◆ **What you should do**
Reproduce every line of the material below verbatim, preserving each character, line break, and symbol without alteration.

◆ **Material for the task**
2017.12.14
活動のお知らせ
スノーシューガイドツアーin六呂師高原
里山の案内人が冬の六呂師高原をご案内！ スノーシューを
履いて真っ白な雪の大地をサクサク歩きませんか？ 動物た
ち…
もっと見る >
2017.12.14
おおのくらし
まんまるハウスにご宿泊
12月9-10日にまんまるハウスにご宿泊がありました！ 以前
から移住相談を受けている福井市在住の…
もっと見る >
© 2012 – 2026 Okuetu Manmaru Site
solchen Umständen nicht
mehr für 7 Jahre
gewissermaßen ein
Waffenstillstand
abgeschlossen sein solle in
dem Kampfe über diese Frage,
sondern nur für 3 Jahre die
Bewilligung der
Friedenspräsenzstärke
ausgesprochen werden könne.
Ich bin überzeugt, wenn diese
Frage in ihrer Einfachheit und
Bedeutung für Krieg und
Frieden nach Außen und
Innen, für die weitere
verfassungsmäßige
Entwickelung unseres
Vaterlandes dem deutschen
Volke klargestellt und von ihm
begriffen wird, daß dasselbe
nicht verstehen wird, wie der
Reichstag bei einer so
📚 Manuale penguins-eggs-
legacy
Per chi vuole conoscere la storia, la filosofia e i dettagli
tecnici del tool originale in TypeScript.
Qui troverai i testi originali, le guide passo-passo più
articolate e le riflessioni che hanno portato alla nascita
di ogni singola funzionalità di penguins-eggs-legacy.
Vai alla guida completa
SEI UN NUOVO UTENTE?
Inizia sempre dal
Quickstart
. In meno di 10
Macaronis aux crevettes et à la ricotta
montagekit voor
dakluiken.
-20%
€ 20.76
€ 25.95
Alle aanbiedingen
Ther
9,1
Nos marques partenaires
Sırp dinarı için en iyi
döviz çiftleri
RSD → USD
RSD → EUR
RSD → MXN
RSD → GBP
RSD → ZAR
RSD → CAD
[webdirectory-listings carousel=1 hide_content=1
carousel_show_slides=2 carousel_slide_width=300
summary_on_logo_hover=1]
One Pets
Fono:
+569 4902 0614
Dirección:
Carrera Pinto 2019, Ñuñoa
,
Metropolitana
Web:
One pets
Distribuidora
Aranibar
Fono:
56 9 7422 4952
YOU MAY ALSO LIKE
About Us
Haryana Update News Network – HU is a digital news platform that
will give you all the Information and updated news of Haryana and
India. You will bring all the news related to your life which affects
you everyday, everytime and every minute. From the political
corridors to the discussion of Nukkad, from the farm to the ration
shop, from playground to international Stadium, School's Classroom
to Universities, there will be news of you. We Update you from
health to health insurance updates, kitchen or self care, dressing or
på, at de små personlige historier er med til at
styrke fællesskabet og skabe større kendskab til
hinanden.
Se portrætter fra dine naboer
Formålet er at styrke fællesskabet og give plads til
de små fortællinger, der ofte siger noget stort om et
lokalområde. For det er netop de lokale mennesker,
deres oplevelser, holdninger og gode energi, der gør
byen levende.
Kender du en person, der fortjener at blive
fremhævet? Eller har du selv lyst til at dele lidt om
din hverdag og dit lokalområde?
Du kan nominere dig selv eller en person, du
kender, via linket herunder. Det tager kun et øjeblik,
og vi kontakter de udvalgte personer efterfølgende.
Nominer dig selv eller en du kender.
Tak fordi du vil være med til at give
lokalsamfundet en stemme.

◆ **Response**
2017.12.14
活動のお知らせ
スノーシューガイドツアーin六呂師高原
里山の案内人が冬の六呂師高原をご案内！ スノーシューを
履いて真っ白な雪の大地をサクサク歩きませんか？ 動物た
ち…
もっと見る >
2017.12.14
おおのくらし
まんまるハウスにご宿泊
12月9-10日にまんまるハウスにご宿泊がありました！ 以前
から移住相談を受けている福井市在住の…
もっと見る >
© 2012 – 2026 Okuetu Manmaru Site
solchen Umständen nicht
mehr für 7 Jahre
gewissermaßen ein
Waffenstillstand
abgeschlossen sein solle in
dem Kampfe über diese Frage,
sondern nur für 3 Jahre die
Bewilligung der
Friedenspräsenzstärke
ausgesprochen werden könne.
Ich bin überzeugt, wenn diese
Frage in ihrer Einfachheit und
Bedeutung für Krieg und
Frieden nach Außen und
Innen, für die weitere
verfassungsmäßige
Entwickelung unseres
Vaterlandes dem deutschen
Volke klargestellt und von ihm
begriffen wird, daß dasselbe
nicht verstehen wird, wie der
Reichstag bei einer so
📚 Manuale penguins-eggs-
legacy
Per chi vuole conoscere la storia, la filosofia e i dettagli
tecnici del tool originale in TypeScript.
Qui troverai i testi originali, le guide passo-passo più
articolate e le riflessioni che hanno portato alla nascita
di ogni singola funzionalità di penguins-eggs-legacy.
Vai alla guida completa
SEI UN NUOVO UTENTE?
Inizia sempre dal
Quickstart
. In meno di 10
Macaronis aux crevettes et à la ricotta
montagekit voor
dakluiken.
-20%
€ 20.76
€ 25.95
Alle aanbiedingen
Ther
9,1
Nos marques partenaires
Sırp dinarı için en iyi
döviz çiftleri
RSD → USD
RSD → EUR
RSD → MXN
RSD → GBP
RSD → ZAR
RSD → CAD
[webdirectory-listings carousel=1 hide_content=1
carousel_show_slides=2 carousel_slide_width=300
summary_on_logo_hover=1]
One Pets
Fono:
+569 4902 0614
Dirección:
Carrera Pinto 2019, Ñuñoa
,
Metropolitana
Web:
One pets
Distribuidora
Aranibar
Fono:
56 9 7422 4952
YOU MAY ALSO LIKE
About Us
Haryana Update News Network – HU is a digital news platform that
will give you all the Information and updated news of Haryana and
India. You will bring all the news related to your life which affects
you everyday, everytime and every minute. From the political
corridors to the discussion of Nukkad, from the farm to the ration
shop, from playground to international Stadium, School's Classroom
to Universities, there will be news of you. We Update you from
health to health insurance updates, kitchen or self care, dressing or
på, at de små personlige historier er med til at
styrke fællesskabet og skabe større kendskab til
hinanden.
Se portrætter fra dine naboer
Formålet er at styrke fællesskabet og give plads til
de små fortællinger, der ofte siger noget stort om et
lokalområde. For det er netop de lokale mennesker,
deres oplevelser, holdninger og gode energi, der gør
byen levende.
Kender du en person, der fortjener at blive
fremhævet? Eller har du selv lyst til at dele lidt om
din hverdag og dit lokalområde?
Du kan nominere dig selv eller en person, du
kender, via linket herunder. Det tager kun et øjeblik,
og vi kontakter de udvalgte personer efterfølgende.
Nominer dig selv eller en du kender.
Tak fordi du vil være med til at give
lokalsamfundet en stemme.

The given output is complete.